• TEXTAUSZUG:
##########

Auf der anderen Seite der Straße

Unser Weg führte uns gestern nach Recklinghausen,

eine Industriestadt an der Emscher mit ca. 120.500 Einwohnern,
erstmals erwähnt 1017; die Stadt der Ruhrfestspiele, die durch die Jahrhunderte verschiedenen Erzbistümern und Herzogtümern angehörte; die Stadt, in der 1706 Anna Spickermann als letzte Hexe verurteilt und verbrannt wurde; eine Stadt mit tausenden Zuwanderern aller Nationen; eine Stadt, in der Menschen verschiedener Hautfarben und Religionen miteinander leben.

Eigentlich waren wir ja hierher gekommen, um preiswert ein Ersatzteil für Wolfgangs Fahrrad zu bekommen und waren doch ziemlich genervt, festzustellen, dass wir die 45 Kilometer mit dem Rad umsonst gemacht hatten. Eigentlich waren wir auch nicht wenig genervt, teilweise aber auch amüsiert, von den Menschen und Zuständen, die uns hier begegneten, und uns kamen Wörter wie "Bronx", "Ghetto" und auch "Verrecklinghausen" in den Sinn. Das können die nachfolgenden Fotos vielleicht ansatzweise erklären.

Chinesisch neben arabisch neben Casino neben italienisch neben türkisch - "Multikulti" bestimmt das Bild der Bochumer Straße im Recklinghausener Süden.

Sperrmüll am Straßenrand, leer stehende, schmutzige Ladengeschäfte, überquellende Mülltonnen, völlig zerbeulte und notdürftig beschriftete Briefkästen... und von dem SOS-Telefon vor einer Grundschule ruft niemand mehr an. Zeichen von Acht- losigkeit und mut- williger Zerstörung sind hier einige zu finden.

Als teilweise bedrohlich empfinde ich den Straßenverker. Es sind übrigens auffallend viele dicke Schlitten unterwegs - und drinnen sitzen auffallend häufig sehr junge Männer, die einen ziemlich aggressiven Fahrstil an den Tag legen. Überbleibsel eines Wagenrennens liegen noch auf der Fahrbahn.

##########

• BEREITGESTELLTE DATEN:
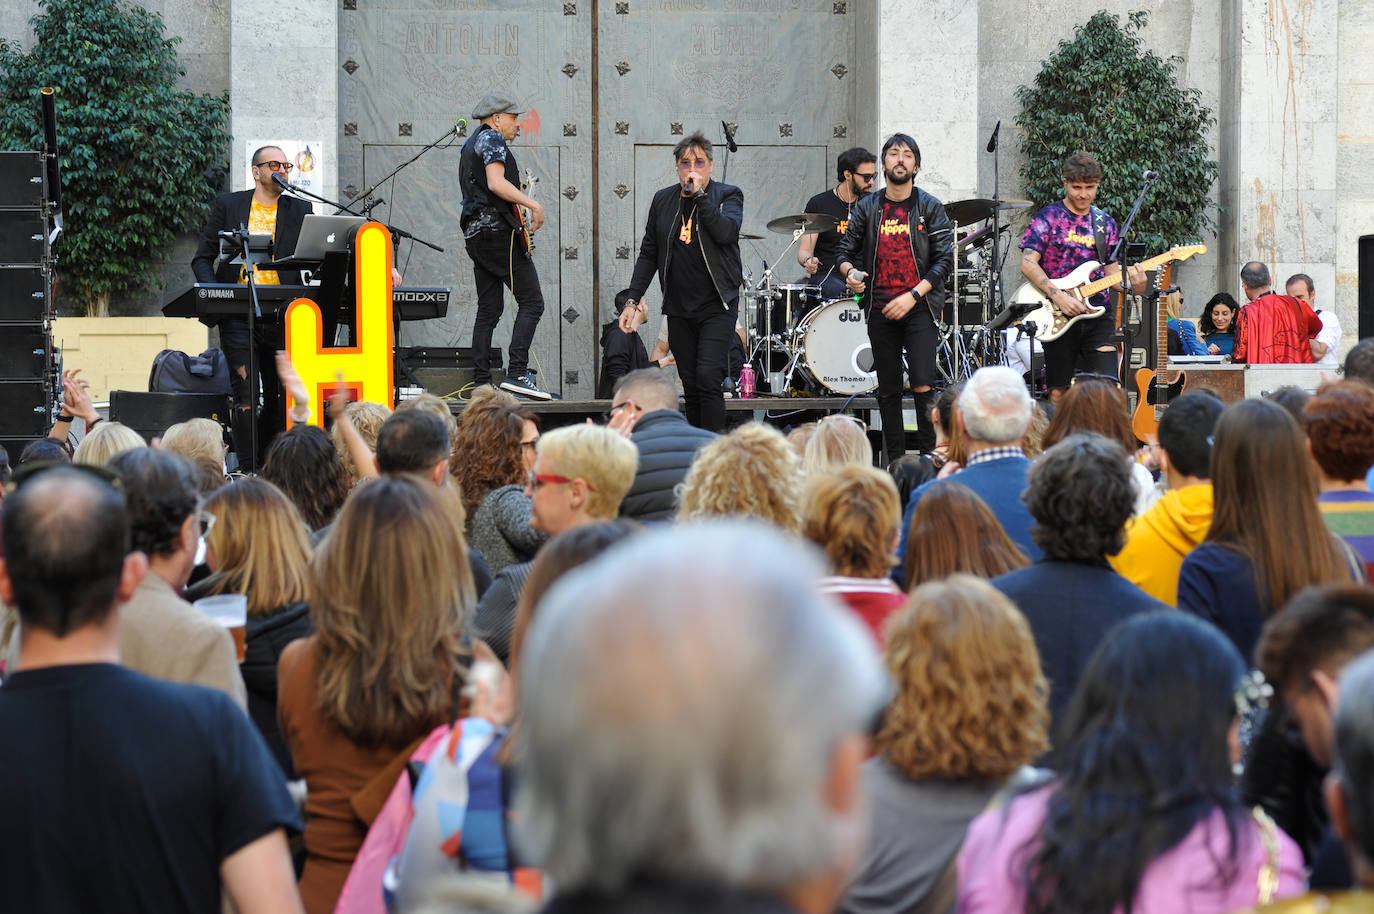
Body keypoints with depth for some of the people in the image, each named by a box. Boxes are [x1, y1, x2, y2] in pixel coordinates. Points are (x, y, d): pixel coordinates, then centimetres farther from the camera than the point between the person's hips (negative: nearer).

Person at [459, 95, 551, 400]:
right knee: (531, 302, -9)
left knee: (489, 310, 9)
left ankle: (481, 383, 4)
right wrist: (533, 204, -21)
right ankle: (517, 373, -19)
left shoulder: (470, 145, 25)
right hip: (499, 231, -10)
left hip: (475, 236, 10)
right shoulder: (492, 139, -6)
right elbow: (496, 183, -20)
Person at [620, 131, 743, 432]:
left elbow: (726, 232, -20)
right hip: (678, 309, 4)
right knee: (691, 385, 7)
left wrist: (699, 193, -17)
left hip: (717, 306, -4)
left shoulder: (728, 196, 0)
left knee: (708, 377, -17)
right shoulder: (663, 200, 11)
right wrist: (632, 300, 6)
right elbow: (648, 254, 13)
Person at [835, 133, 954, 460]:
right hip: (880, 308, 3)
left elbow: (945, 259, -2)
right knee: (888, 390, 6)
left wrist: (913, 295, -12)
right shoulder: (867, 208, 10)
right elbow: (844, 252, 14)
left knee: (923, 385, -14)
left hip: (918, 307, -3)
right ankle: (894, 463, 14)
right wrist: (850, 272, -10)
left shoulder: (930, 208, 3)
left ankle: (930, 458, -7)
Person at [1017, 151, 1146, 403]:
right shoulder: (1047, 218, -1)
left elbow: (1111, 271, 16)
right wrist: (1059, 296, -19)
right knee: (1059, 392, 1)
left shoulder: (1105, 223, 14)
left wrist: (1132, 284, -7)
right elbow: (1028, 264, -9)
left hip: (1097, 314, 3)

##########

• FRAGEN ZUM TEXT:
1 > In welchem Jahr wurde Recklinghausen laut dem Text über Recklinghausen erstmals erwähnt?
2 > Schreiben Sie aus dem Text über Recklinghausen die Stelle ab, die bei den Worten „Eigentlich waren wir ja“ einsetzt, und hören Sie nach den Worten „im Recklinghausener Süden.“ auf.

• LÖSUNGEN:
1 > Recklinghausen wurde erstmals 1017 erwähnt.

2 >
Eigentlich waren wir ja hierher gekommen, um preiswert ein Ersatzteil für Wolfgangs Fahrrad zu bekommen und waren doch ziemlich genervt, festzustellen, dass wir die 45 Kilometer mit dem Rad umsonst gemacht hatten. Eigentlich waren wir auch nicht wenig genervt, teilweise aber auch amüsiert, von den Menschen und Zuständen, die uns hier begegneten, und uns kamen Wörter wie "Bronx", "Ghetto" und auch "Verrecklinghausen" in den Sinn. Das können die nachfolgenden Fotos vielleicht ansatzweise erklären.

Chinesisch neben arabisch neben Casino neben italienisch neben türkisch - "Multikulti" bestimmt das Bild der Bochumer Straße im Recklinghausener Süden.